Limitações Profissionais e Poder de Polícia
Por Ivenio Hermes / Marcos Dionisio Medeiros Caldas
Uma Decisão Inicia Tudo
O episódio envolvendo alguns policiais militares e alguns foliões do bloco “Baiacu na Vara” e que tem sido denominado como um conflito generalizado entre os dois grupos, precisa ter um encerramento adequado para as discussões suscitadas.
O acontecimento precisa ser visto de forma lúcida e sem a fomentação de provocar ambos os lados para irritar mais ainda a opinião pública e os policiais envolvidos direta ou indiretamente no ocorrido. Erros foram cometidos e a revolta causada pela viatura da Polícia Militar que tentou atravessar os foliões do Baiacu e que acabou na detenção de cinco pessoas, diversos foliões e dois policiais feridos, deve ser analisada do ponto de vista técnico da conduta policial.
O fato narrado aponta que por volta das 13h30 de ontem, uma guarnição da Polícia Militar se deslocava para o atendimento de um chamado da Secretaria de Mobilidade Urbana (Semob) de Natal e precisou atravessar pelo meio dos participantes do “Baiacu na Vara” para chegar ao local da ocorrência.
A decisão da guarnição da Polícia Militar, certamente foi a chama que iniciou o incêndio os ânimos das pessoas que estavam no meio do festejo. Se a informação dos tiros para cima for comprovada, algo bem difícil para um Estado sem uma polícia científica que pudesse fazer um teste de resíduos de pólvora nas mãos dos policiais envolvidos, daí nem haveria necessidade de ir mais além nessa análise.
Em primeiro lugar não se deve generalizar para toda a corporação a atitude de alguns, lembrando que o preparo exigido para o exercício da função policial é muito grande e a cobrança maior ainda.
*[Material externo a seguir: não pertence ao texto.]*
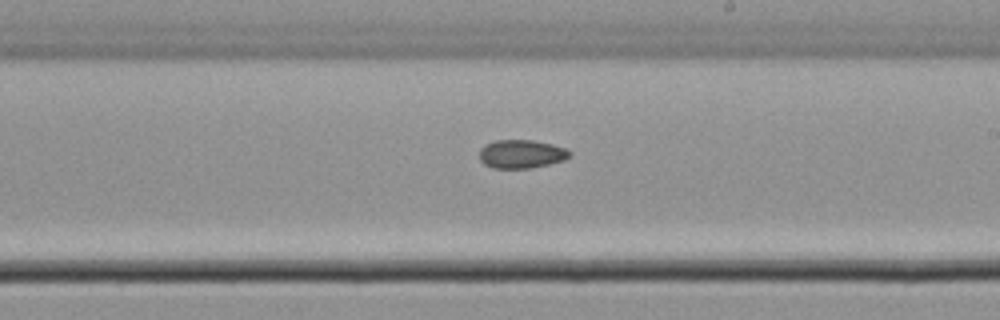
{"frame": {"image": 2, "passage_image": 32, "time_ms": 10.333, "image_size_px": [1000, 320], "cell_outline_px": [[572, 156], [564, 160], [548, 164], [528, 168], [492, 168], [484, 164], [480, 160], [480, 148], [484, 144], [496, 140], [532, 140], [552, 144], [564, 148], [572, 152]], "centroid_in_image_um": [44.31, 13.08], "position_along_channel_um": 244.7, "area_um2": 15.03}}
Além disso, nem todas as equipes da Polícia Militar possuem o mesmo treinamento, e uma vez inserida numa confusão, essa falta de treinamento vem à tona.
Somente podemos considerar alguns procedimentos que deixaram de ser tomados considerando a situação inicial.
-
Conhecimento Prévio: a guarnição da PM precisava estar ciente de sua área de trabalho e rotas de deslocamento, nunca optando para chegar até uma região de solicitação através de um bloco carnavalesco conhecido e tradicional, que se utilizava daquela via por onde passariam para atingir seu objetivo;
-
Discernimento Situacional: na ausência do conhecimento anterior, ao deparar-se, num caso furtuito, com a situação, os policiais deveriam buscar uma saída alternativa, jamais tentar adentrar uma multidão de pessoas que estavam envolvidas pela emoção do carnaval;
-
Despreparo Operacional: quando optaram por avançar através dos foliões, independentes de terem atirado ou não, a adoção de uma postura de autoridade foi entendida como autoritária e provocativa, acirrando os ânimos dos foliões que já estavam sob o efeito do calor, alguns do álcool e que não tinham como entender a necessidade daquela ação se proceder da forma como estava acontecendo.
Cristina Medeiros, fundadora do Baiacu na Vara, disse que os membros do bloco até tentaram cooperar. A atitude, que pode ser de exagero de ostensividade dos policiais provocou pânico. A partir daí até tiros as testemunhas afirmam ter ouvido, e a ocorrência original, que não suscitava um deslocamento de urgência tão elevada, deu lugar a uma ocorrência secundária desastrosa.
Desproporcionalidade de Ações
O policial deve agir com sua conduta pautada dentro da legalidade, proporcionalidade, necessidade e conveniência. Sob a ótica desses quatro aspectos determinadores da postura do encarregado de aplicar a lei, é fato saber em quem reside a culpa pelo desencadear dos eventos.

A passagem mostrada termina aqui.